- [WHAT YOU SHOULD DO]
Starting at the line that contains "buf (d2, x1, x2);", return every line through the end of the entries below, exactly and with nothing else.

- [SUPPLIED RECORDS]
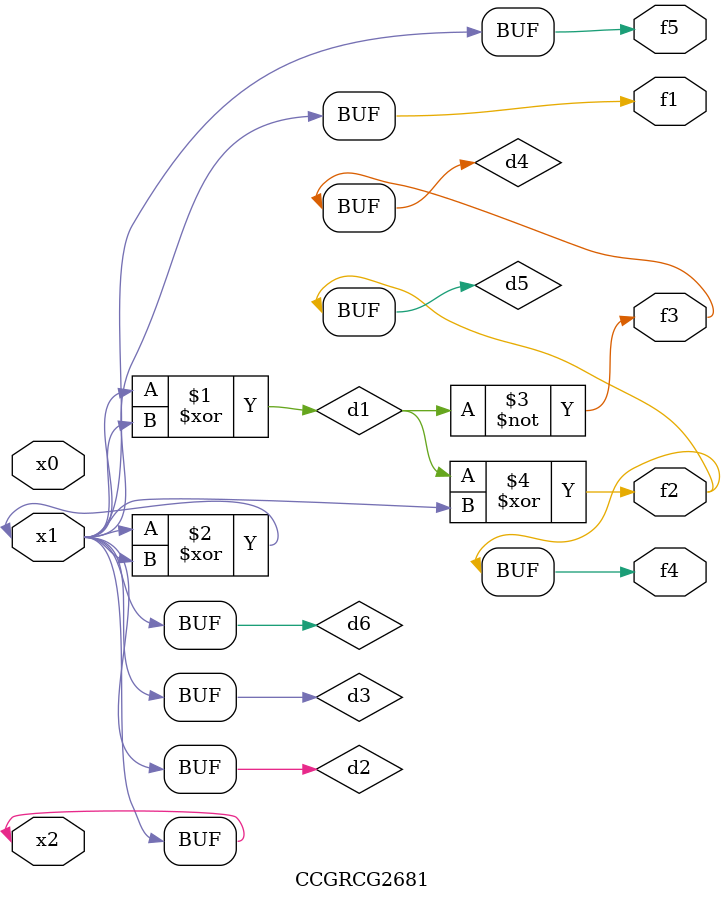
<source format=v>
module CCGRCG2681(
	input x0, x1, x2,
	output f1, f2, f3, f4, f5
);

	wire d1, d2, d3, d4, d5, d6;

	xor (d1, x1, x2);
	buf (d2, x1, x2);
	xor (d3, x1, x2);
	nor (d4, d1);
	xor (d5, d1, d2);
	buf (d6, d2, d3);
	assign f1 = d6;
	assign f2 = d5;
	assign f3 = d4;
	assign f4 = d5;
	assign f5 = d6;
endmodule

</source>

- [RESPONSE AREA]
	buf (d2, x1, x2);
	xor (d3, x1, x2);
	nor (d4, d1);
	xor (d5, d1, d2);
	buf (d6, d2, d3);
	assign f1 = d6;
	assign f2 = d5;
	assign f3 = d4;
	assign f4 = d5;
	assign f5 = d6;
endmodule

</source>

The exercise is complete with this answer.